Problem to solve
The expected output is exactly the lines below, starting at the line with "Колодищи между ул. Минская и ж.д." and ending at the line with "2026 Swiss Life", both included; no other line belongs in it.

_ _ _ _ _

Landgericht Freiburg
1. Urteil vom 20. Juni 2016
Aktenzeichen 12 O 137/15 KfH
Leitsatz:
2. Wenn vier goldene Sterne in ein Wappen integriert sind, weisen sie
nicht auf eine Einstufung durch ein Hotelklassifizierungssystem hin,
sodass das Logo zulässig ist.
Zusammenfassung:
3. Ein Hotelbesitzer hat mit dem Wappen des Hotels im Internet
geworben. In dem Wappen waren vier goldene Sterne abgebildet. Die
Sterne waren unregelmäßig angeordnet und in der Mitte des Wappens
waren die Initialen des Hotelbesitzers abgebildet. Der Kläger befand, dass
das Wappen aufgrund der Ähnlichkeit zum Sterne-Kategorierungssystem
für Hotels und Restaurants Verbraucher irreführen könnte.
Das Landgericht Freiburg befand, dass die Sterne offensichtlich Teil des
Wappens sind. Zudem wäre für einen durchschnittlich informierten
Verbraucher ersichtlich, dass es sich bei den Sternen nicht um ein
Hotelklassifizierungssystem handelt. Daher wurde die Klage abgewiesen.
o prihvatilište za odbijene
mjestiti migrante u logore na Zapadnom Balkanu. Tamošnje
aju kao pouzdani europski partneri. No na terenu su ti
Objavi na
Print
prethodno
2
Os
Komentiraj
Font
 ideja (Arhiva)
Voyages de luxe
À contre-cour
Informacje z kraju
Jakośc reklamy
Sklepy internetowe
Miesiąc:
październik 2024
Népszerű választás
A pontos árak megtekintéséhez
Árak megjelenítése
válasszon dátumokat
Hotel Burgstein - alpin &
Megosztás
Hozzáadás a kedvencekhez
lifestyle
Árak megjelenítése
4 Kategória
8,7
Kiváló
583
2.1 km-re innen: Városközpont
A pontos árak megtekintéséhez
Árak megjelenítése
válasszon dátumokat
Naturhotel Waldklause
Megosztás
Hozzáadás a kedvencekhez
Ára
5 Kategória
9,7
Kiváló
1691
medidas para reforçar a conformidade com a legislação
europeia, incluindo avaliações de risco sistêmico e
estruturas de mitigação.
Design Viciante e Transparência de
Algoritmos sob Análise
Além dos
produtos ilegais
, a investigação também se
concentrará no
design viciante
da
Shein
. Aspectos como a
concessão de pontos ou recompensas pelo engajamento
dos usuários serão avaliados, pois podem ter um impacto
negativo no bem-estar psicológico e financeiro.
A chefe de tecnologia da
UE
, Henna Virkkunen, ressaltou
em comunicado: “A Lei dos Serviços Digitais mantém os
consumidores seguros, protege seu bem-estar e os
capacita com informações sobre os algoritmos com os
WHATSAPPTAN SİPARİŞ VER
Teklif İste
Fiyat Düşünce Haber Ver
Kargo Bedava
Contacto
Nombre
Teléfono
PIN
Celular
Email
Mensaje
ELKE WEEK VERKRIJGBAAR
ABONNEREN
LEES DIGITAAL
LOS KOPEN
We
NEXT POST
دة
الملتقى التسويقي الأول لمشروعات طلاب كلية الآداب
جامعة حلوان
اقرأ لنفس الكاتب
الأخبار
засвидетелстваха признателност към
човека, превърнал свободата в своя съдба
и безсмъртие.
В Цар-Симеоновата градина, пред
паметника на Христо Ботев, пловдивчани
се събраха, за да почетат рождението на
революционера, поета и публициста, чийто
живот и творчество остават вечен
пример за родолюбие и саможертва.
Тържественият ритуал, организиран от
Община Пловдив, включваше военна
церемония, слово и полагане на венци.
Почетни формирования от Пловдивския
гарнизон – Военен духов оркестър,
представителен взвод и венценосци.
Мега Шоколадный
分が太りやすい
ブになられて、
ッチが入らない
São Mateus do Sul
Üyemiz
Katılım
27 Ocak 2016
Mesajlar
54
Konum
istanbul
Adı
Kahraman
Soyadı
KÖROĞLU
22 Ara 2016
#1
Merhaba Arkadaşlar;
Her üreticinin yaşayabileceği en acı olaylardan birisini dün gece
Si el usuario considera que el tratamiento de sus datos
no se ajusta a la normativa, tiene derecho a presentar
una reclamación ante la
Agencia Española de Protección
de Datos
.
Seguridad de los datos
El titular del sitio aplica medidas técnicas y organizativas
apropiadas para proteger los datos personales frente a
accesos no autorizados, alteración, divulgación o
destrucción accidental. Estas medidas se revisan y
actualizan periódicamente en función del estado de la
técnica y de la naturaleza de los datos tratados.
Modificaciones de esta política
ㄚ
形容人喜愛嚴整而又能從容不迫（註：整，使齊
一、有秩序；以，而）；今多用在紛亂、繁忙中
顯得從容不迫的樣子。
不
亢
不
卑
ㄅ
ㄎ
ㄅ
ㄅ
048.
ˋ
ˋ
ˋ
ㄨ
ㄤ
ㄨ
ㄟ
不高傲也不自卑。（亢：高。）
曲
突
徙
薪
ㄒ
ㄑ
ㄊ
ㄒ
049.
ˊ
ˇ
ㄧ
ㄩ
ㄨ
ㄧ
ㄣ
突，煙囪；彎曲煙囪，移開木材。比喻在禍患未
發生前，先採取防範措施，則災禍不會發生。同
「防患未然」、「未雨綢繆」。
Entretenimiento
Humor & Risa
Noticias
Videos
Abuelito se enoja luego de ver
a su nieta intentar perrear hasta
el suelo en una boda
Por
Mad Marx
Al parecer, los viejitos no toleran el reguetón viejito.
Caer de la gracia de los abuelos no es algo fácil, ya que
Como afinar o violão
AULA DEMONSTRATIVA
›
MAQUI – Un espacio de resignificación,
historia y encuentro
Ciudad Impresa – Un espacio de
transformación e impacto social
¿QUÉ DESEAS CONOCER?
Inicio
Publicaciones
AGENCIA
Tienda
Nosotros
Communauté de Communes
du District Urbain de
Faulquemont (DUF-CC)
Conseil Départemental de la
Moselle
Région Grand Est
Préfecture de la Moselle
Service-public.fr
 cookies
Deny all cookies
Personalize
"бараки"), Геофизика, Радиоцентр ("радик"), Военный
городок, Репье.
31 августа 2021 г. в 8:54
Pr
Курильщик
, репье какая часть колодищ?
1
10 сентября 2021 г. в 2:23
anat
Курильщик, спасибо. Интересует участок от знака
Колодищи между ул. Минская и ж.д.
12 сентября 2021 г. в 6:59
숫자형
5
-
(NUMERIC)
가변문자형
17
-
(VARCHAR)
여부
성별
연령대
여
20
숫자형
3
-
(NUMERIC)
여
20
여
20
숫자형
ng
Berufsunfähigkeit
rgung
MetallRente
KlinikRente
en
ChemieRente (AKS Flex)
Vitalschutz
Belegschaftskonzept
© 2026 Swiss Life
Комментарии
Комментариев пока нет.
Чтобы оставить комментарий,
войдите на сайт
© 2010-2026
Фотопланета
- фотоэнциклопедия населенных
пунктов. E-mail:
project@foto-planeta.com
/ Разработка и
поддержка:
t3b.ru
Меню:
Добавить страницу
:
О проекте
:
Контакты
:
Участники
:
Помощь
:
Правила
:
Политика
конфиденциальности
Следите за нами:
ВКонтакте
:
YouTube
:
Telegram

_ _ _ _ _

Result below
Колодищи между ул. Минская и ж.д.
12 сентября 2021 г. в 6:59
숫자형
5
-
(NUMERIC)
가변문자형
17
-
(VARCHAR)
여부
성별
연령대
여
20
숫자형
3
-
(NUMERIC)
여
20
여
20
숫자형
ng
Berufsunfähigkeit
rgung
MetallRente
KlinikRente
en
ChemieRente (AKS Flex)
Vitalschutz
Belegschaftskonzept
© 2026 Swiss Life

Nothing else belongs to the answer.